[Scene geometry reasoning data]

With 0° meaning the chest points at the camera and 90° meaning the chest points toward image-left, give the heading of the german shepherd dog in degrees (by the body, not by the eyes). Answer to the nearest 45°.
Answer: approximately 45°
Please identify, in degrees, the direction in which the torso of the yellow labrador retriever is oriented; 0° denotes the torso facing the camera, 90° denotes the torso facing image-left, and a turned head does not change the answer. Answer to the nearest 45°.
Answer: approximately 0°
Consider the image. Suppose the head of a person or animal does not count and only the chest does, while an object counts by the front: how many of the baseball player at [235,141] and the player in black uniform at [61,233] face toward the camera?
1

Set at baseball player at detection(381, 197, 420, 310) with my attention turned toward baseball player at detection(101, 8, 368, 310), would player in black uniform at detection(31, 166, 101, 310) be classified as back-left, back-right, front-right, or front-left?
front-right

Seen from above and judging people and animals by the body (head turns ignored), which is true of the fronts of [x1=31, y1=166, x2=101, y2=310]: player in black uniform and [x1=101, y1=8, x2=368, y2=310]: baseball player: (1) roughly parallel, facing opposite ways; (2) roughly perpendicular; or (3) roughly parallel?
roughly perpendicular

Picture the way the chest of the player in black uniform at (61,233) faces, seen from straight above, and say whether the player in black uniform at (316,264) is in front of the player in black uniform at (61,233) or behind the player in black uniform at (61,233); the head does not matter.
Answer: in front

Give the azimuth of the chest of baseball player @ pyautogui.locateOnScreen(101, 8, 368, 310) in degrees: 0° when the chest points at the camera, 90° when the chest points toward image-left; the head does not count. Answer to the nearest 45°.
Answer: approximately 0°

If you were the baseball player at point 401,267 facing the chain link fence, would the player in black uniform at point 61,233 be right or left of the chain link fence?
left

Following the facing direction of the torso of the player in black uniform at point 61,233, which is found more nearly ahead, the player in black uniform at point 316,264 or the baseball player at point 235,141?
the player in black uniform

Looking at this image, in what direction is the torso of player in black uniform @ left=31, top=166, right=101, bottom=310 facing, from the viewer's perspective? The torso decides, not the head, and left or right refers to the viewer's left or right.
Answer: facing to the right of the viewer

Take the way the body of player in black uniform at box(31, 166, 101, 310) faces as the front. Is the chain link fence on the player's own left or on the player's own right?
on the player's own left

### Work to complete
Copy every record above exactly as it appears.

### Written answer
With 0° meaning the chest points at the camera and 90° meaning the chest points toward image-left, give the heading of the german shepherd dog in degrees (by the body, not by the eyes). Answer to the nearest 45°.
Answer: approximately 45°
Please identify, in degrees, the direction in which the torso of the yellow labrador retriever is oriented; 0° denotes the torso facing the camera, 90° denotes the torso facing image-left, and a turned head does not change the answer. Answer to the nearest 45°.
Answer: approximately 0°
Consider the image. Suppose the head of a person or animal does not count and only the chest does, while an object counts by the front: how many of the baseball player at [235,141] and the player in black uniform at [61,233] face toward the camera?
1

Set at baseball player at detection(381, 197, 420, 310) with my attention turned toward baseball player at detection(101, 8, 368, 310), would player in black uniform at detection(31, 166, 101, 310) be classified as back-left, back-right, front-right, or front-left?
front-right

Seen from above and judging people and animals by the body (head turns ignored), which is true of the fronts of [x1=31, y1=166, x2=101, y2=310]: player in black uniform and [x1=101, y1=8, x2=368, y2=310]: baseball player: (1) roughly parallel, facing opposite ways; (2) roughly perpendicular; or (3) roughly parallel?
roughly perpendicular

Picture the way the chest of the player in black uniform at (61,233) faces, seen from straight above, and say whether the player in black uniform at (316,264) is in front of the player in black uniform at (61,233) or behind the player in black uniform at (61,233); the head does not matter.
Answer: in front

Give the azimuth of the chest of baseball player @ pyautogui.locateOnScreen(101, 8, 368, 310) in degrees: 0° when the chest points at the camera, 90° when the chest points toward image-left; the head does not count. Answer to the nearest 45°.
Answer: approximately 0°

If you were the baseball player at point 401,267 facing the chain link fence, would the player in black uniform at point 61,233 be right or left of the chain link fence?
left

Following the facing direction of the torso of the player in black uniform at point 61,233, which is found more nearly ahead, the player in black uniform at point 316,264 or the baseball player at point 235,141?
the player in black uniform

Looking at this image, in what direction is the torso of player in black uniform @ left=31, top=166, right=101, bottom=310 facing, from the viewer's perspective? The torso decides, not the head, and left or right refers to the viewer's left or right.
Answer: facing to the right of the viewer

Take the way the body of player in black uniform at box(31, 166, 101, 310) faces as the front. Is the chain link fence on the player's own left or on the player's own right?
on the player's own left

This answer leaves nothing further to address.